Discovery of allostery in PKA signaling #MMPMID26097522
Zhang P; Kornev AP; Wu J; Taylor SS
Biophys Rev 2015[Jun]; 7 (2): 227-38 PMID26097522show ga
Cyclic AMP (cAMP)-dependent protein kinase (PKA) was the second protein kinase to be identified, and the PKA catalytic (C)-subunit serves as a prototype for the large protein kinase superfamily that contains over 500 gene products. The protein kinases regulate many biological functions in eukaryotic cells and are now also a major therapeutic target. The discovery of PKA nearly 50 years ago was quickly followed by the identification of the regulatory subunits that bind cAMP and release the catalytic activity from the holoenzyme.
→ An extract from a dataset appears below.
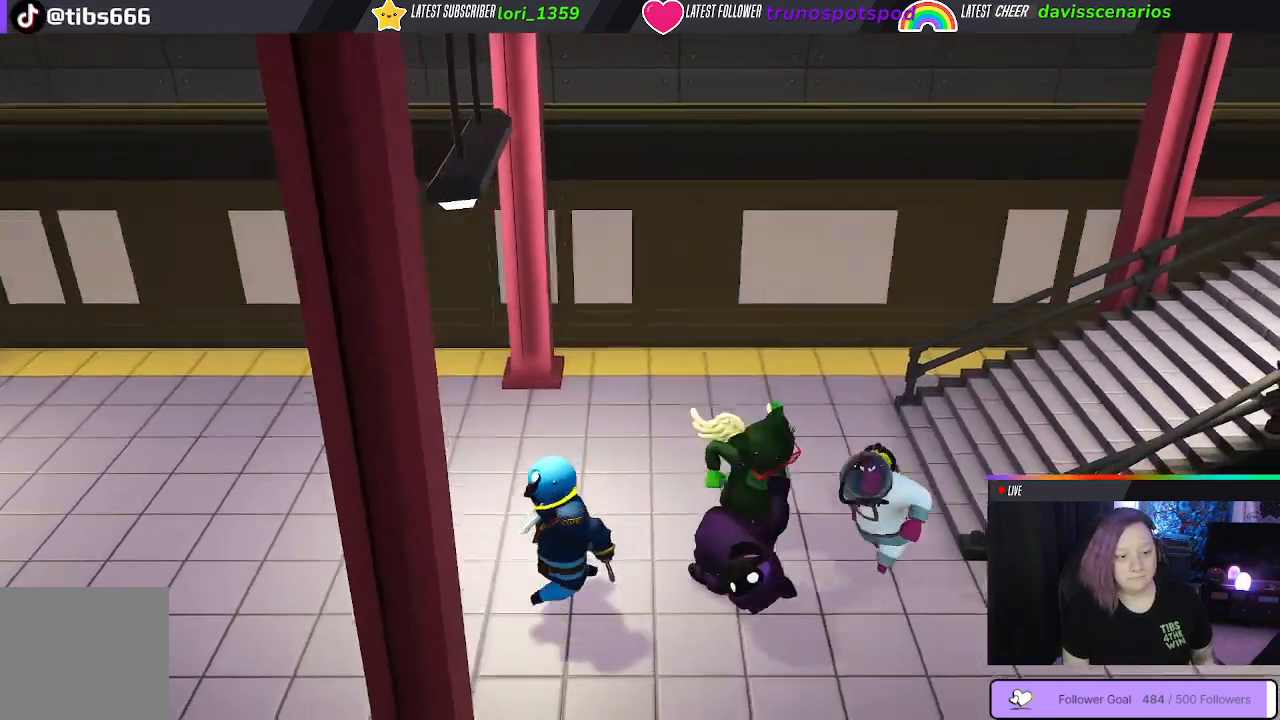
{"buttons": ["B"], "left_stick": "up", "right_stick": "center", "events": [[67, "B", "up"], [250, "left_stick", "center"], [300, "left_stick", "up"], [500, "B", "down"]]}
Thus in PKA we see the convergence of two major signaling mechanisms?protein phosphorylation and second messenger signaling through cAMP. Crystallography provides a foundation for understanding function, and detailed knowledge of the structure of the isolated regulatory (R)- and catalytic (C)-subunits has been extremely informative. Yet it is the R2C2 holoenzyme that predominates in cells, and the allosteric features of PKA signaling can only be fully appreciated by seeing the full-length protein. The symmetry and the quaternary constraints that one R:C heterodimer exerts on the other in the holoenzyme simply are not present in the isolated subunits or even in the R:C heterodimer.